**What the exercise asks:**
Can you recast every line of the items below as a JSON list of strings, one string per line, with blank lines left out?

**Records provided:**
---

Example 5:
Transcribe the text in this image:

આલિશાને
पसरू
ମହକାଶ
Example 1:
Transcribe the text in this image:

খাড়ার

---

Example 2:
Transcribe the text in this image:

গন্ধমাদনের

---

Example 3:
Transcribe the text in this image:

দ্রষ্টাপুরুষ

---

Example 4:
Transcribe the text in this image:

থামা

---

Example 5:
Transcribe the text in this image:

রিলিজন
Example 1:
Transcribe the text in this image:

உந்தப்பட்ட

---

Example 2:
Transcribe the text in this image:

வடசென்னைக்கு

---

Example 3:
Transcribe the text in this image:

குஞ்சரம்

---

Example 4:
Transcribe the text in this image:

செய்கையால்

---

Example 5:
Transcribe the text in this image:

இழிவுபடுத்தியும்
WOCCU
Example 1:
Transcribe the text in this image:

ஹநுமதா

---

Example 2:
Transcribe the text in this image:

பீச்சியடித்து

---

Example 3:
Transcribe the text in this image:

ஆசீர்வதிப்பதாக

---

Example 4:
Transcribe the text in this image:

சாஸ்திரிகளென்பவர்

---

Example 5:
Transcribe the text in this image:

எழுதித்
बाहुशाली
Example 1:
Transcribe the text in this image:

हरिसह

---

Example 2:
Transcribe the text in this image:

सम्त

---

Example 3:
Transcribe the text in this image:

**Correct result:**
[
  "---",
  "Example 5:",
  "Transcribe the text in this image:",
  "આલિશાને",
  "पसरू",
  "ମହକାଶ",
  "Example 1:",
  "Transcribe the text in this image:",
  "খাড়ার",
  "---",
  "Example 2:",
  "Transcribe the text in this image:",
  "গন্ধমাদনের",
  "---",
  "Example 3:",
  "Transcribe the text in this image:",
  "দ্রষ্টাপুরুষ",
  "---",
  "Example 4:",
  "Transcribe the text in this image:",
  "থামা",
  "---",
  "Example 5:",
  "Transcribe the text in this image:",
  "রিলিজন",
  "Example 1:",
  "Transcribe the text in this image:",
  "உந்தப்பட்ட",
  "---",
  "Example 2:",
  "Transcribe the text in this image:",
  "வடசென்னைக்கு",
  "---",
  "Example 3:",
  "Transcribe the text in this image:",
  "குஞ்சரம்",
  "---",
  "Example 4:",
  "Transcribe the text in this image:",
  "செய்கையால்",
  "---",
  "Example 5:",
  "Transcribe the text in this image:",
  "இழிவுபடுத்தியும்",
  "WOCCU",
  "Example 1:",
  "Transcribe the text in this image:",
  "ஹநுமதா",
  "---",
  "Example 2:",
  "Transcribe the text in this image:",
  "பீச்சியடித்து",
  "---",
  "Example 3:",
  "Transcribe the text in this image:",
  "ஆசீர்வதிப்பதாக",
  "---",
  "Example 4:",
  "Transcribe the text in this image:",
  "சாஸ்திரிகளென்பவர்",
  "---",
  "Example 5:",
  "Transcribe the text in this image:",
  "எழுதித்",
  "बाहुशाली",
  "Example 1:",
  "Transcribe the text in this image:",
  "हरिसह",
  "---",
  "Example 2:",
  "Transcribe the text in this image:",
  "सम्त",
  "---",
  "Example 3:",
  "Transcribe the text in this image:"
]